EXTRAIT DU DOCUMENT →
==============================
Un café, des idées, l'addition

Derniers fantômes au Café Gijón de Madrid

Un café, des idées, l'addition

On arrive à la Puerta del Sol où tous les pas nous mènent, que l’on ait erré aujourd’hui dans la turbulente Chueca, l’incliné et séduisant Lavapiés, ou nagé dans l’ivre Latina, on est là, devant l’enseigne du chanteur en forme de bouteille de bière, et on remonte la rue d’Alcalá en direction des quartiers plus solennels, qu’on ne fréquente finalement que rarement. On atteint, au bout de la rue, la fastueuse fontaine de Cibeles, où l’on viendrait fêter les titres du Real Madrid si l’on était un supporteur de ce club détestable, puis on bifurque à gauche sur le Paseo de Recoletos, large et ombragé. C’est l’été, il fait une chaleur démoniaque à Madrid, mais l’on s’y sent irrésistiblement bien, on flâne sous les palmiers et les magnolias. Là, au numéro 21, la belle façade en marbre et boiseries est flanquée, depuis le 15 mai 1888, du nom de Gran Café de Gijón. De l’autre côté du trottoir, sur la promenade même, la terrasse du café. On respire un bon coup, on se signe et on pénètre dans le temple de la vie madrilène.

Le rite sacré des «tertulias»

Murs en bois vernissé, tables en marbre noir, et non gris comme dans la plupart des bars espagnols, grande salle tenue par des colonnes et des serveurs en veste blanche immaculée. Je m’assois là, à cette table près de la fenêtre, avec toute la perspective devant moi. Je commande un café solo, je tourne la cuillère, pas de sucre pourtant mais c’est pour le mouvement, et j’attends.

Il n’y a plus grand-chose au Café Gijón, mais on guette les ombres.

Pas grand-chose, quelques robes, des costumes-cravates, des touristes, quelques pas empesés, l’accent sec de Madrid. On guette la rumeur des conversations qui ont longtemps animé le café, et qu’on appelle ici tertulias. On y parlait de tout, par groupe, et souvent par thème : politique, littérature, art, on s’écharpe, on échange, on invente - comme on le fait, en réalité, dans tous les cafés de Madrid. Au Café Gijón, la pratique millénaire s’institutionnalise et devient un mythe : les tertulias sont un rite sacré, une manière d’habiter le monde, de l’interroger, de le reformuler. Tous les écrivains, intellectuels, journalistes, artistes se retrouvent au Gijón dans ce but. On arrête ainsi le cours du temps un instant, et on s’y loge. Alors je tends l’oreille. Mais aujourd’hui, si je ne m’abuse, c’est surtout le ronron de la machine à café qui emplit l’air, scandé par le choc du percolateur contre le rebord. Je commande une tortilla. Le carnet est ouvert.
==============================
Entrées de données recueillies →

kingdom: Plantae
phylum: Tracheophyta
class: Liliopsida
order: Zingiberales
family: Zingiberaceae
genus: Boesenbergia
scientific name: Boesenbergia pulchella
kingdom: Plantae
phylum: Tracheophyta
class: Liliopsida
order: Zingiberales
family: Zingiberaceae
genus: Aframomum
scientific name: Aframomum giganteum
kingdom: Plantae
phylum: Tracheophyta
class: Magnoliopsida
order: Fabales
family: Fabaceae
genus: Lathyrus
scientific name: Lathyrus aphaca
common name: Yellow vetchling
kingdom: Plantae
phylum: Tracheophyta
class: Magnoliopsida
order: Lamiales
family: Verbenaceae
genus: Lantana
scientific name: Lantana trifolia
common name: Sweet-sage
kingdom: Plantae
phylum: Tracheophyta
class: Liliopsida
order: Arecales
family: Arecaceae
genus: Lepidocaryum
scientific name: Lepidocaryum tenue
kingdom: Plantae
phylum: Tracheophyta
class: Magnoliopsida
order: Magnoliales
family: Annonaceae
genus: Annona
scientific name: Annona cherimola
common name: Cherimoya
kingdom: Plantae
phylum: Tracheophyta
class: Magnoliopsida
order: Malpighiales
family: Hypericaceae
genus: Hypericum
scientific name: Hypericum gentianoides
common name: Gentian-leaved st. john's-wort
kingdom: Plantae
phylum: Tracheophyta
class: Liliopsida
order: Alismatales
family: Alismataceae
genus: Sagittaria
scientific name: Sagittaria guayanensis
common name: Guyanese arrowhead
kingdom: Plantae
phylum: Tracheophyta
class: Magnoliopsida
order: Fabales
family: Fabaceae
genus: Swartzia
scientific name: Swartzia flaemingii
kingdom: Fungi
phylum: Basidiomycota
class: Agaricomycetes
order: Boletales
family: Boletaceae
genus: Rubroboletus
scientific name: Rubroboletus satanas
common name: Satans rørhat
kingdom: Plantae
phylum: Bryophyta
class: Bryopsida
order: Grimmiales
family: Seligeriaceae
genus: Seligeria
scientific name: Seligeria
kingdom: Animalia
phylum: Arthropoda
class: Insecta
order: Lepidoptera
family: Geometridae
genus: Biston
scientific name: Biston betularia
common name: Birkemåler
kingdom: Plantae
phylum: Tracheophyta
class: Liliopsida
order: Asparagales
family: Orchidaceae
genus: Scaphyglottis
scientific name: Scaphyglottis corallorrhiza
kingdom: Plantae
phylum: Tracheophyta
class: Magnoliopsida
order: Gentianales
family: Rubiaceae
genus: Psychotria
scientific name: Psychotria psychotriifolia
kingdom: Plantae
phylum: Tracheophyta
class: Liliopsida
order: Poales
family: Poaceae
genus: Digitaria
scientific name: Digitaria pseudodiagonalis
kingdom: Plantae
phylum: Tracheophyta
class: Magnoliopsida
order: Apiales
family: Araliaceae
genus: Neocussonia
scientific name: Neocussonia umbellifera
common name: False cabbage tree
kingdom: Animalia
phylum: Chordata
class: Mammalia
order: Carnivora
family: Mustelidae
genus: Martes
==============================
CONSIGNE →
Relevez, dans le texte sur le Café Gijón, toutes les catégories de personnes qui s'y retrouvent pour les tertulias. Ce listing est sans rapport avec le texte.

RÉPONSE ATTENDUE →
Écrivains, intellectuels, journalistes, artistes.